It reaches the bottom of the MoBo ok but thats it. it is the only cable that I can't get tucked behind anything. I would like to run it behind the motherboard but its way too short. Guess i could solder extentions into it. what gauge wire would I use?
Hope Im not crashing your thread thegreat13, sorry.


----------



## thegreat13 (Aug 15, 2008)

Np mate.:wave: I ve finished actually my 1st mod and voila some pics of it. :1angel:


----------



## magnethead (Mar 18, 2006)

hit it in blck and hiding wires between the tray and other removable door? 

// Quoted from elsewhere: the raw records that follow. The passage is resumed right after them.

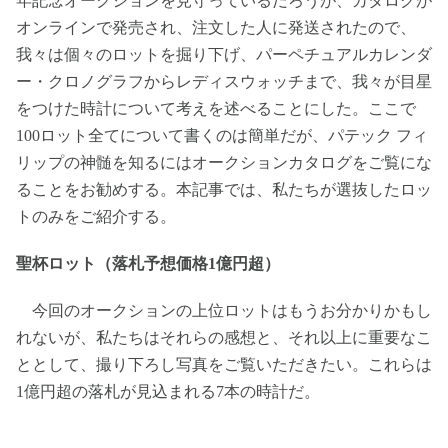
年記念オークションを見守っているだろうが、カタログが
オンラインで発売され、注文した人に発送されたので、
我々は個々のロットを掘り下げ、パーペチュアルカレンダ
ー・クロノグラフからレディスウォッチまで、我々が目星
をつけた時計について考えを述べることにした。ここで
100ロット全てについて書くのは簡単だが、パテック フィ
リップの神髄を知るにはオークションカタログをご覧にな
ることをお勧めする。本記事では、私たちが選抜したロッ
トのみをご紹介する。
聖杯ロット（落札予想価格1億円超）
今回のオークションの上位ロットはもうお分かりかもし
れないが、私たちはそれらの感想と、それ以上に重要なこ
ととして、撮り下ろし写真をご覧いただきたい。これらは
1億円超の落札が見込まれる7本の時計だ。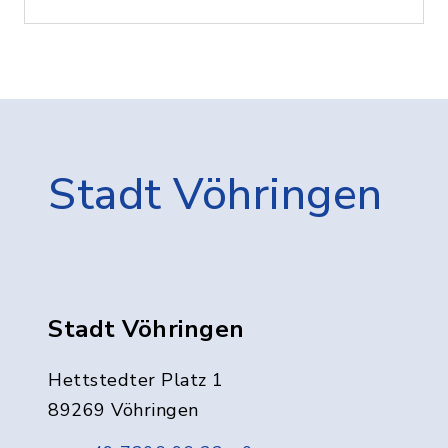
Stadt Vöhringen
Stadt Vöhringen
Hettstedter Platz 1
89269 Vöhringen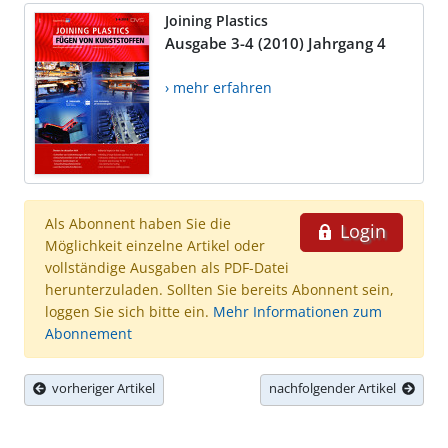
Joining Plastics
Ausgabe 3-4 (2010) Jahrgang 4
› mehr erfahren
Als Abonnent haben Sie die
Login
Möglichkeit einzelne Artikel oder
vollständige Ausgaben als PDF-Datei
herunterzuladen. Sollten Sie bereits Abonnent sein,
loggen Sie sich bitte ein.
Mehr Informationen zum
Abonnement
vorheriger Artikel
nachfolgender Artikel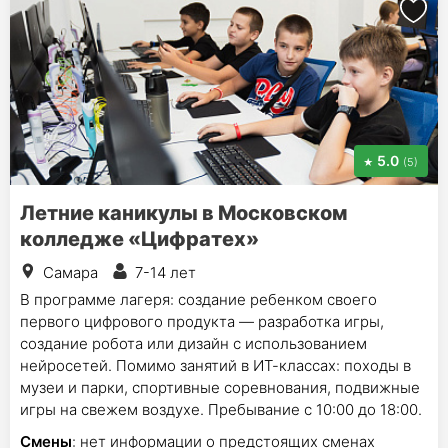
5.0
(5)
Летние каникулы в Московском
колледже «Цифратех»
Самара
7-14 лет
В программе лагеря: создание ребенком своего
первого цифрового продукта — разработка игры,
создание робота или дизайн с использованием
нейросетей. Помимо занятий в ИТ-классах: походы в
музеи и парки, спортивные соревнования, подвижные
игры на свежем воздухе. Пребывание с 10:00 до 18:00.
Смены
: нет информации о предстоящих сменах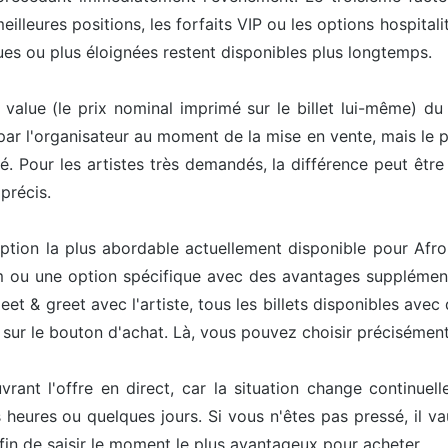
lleures positions, les forfaits VIP ou les options hospitalit
es ou plus éloignées restent disponibles plus longtemps.
e value (le prix nominal imprimé sur le billet lui-même) du
 par l'organisateur au moment de la mise en vente, mais le pr
té. Pour les artistes très demandés, la différence peut êt
précis.
l'option la plus abordable actuellement disponible pour Af
um ou une option spécifique avec des avantages supplément
et & greet avec l'artiste, tous les billets disponibles avec
nt sur le bouton d'achat. Là, vous pouvez choisir précisément
ouvrant l'offre en direct, car la situation change continu
heures ou quelques jours. Si vous n'êtes pas pressé, il v
afin de saisir le moment le plus avantageux pour acheter.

What did you use for a grommet? 1/8" rubber hose?


----------



## OTHG_ChefTreb (May 7, 2008)

Nice job! I see you have revision 1 of the case. Mine is rev 2, it has two holes about midway up the back of the case by the harddrive bays. I added three more like you did. Looking good.


----------



## magnethead (Mar 18, 2006)

there's actually 3 revisions i think. 1 has a cheese-grate area next to PCI's, 2 has a pair of round holes for water cooling, and 3 has the 2 cabling holes.


----------



## stressfreesoul (Mar 17, 2008)

a lot of cases have that cheese grater. I cut mine straight out.


----------



## thegreat13 (Aug 15, 2008)

magnethead said:


> hit it in blck and hiding wires between the tray and other removable door?
> 
> What did you use for a grommet? 1/8" rubber hose?


Actually i used a drill to make like 100 holes one next to the other and then a smoothing tool to fix them in the "perfect" shape. It was a pain in the ***...:upset: 

P.s. Yeah i ve got rev.1. With 2 i would avoid making 2 extra holes.. <3
P.s.2 I love the black colour in my case right now.I wonder my Antec didnt paint it black by themselves. Prolly to keep the cost down..


----------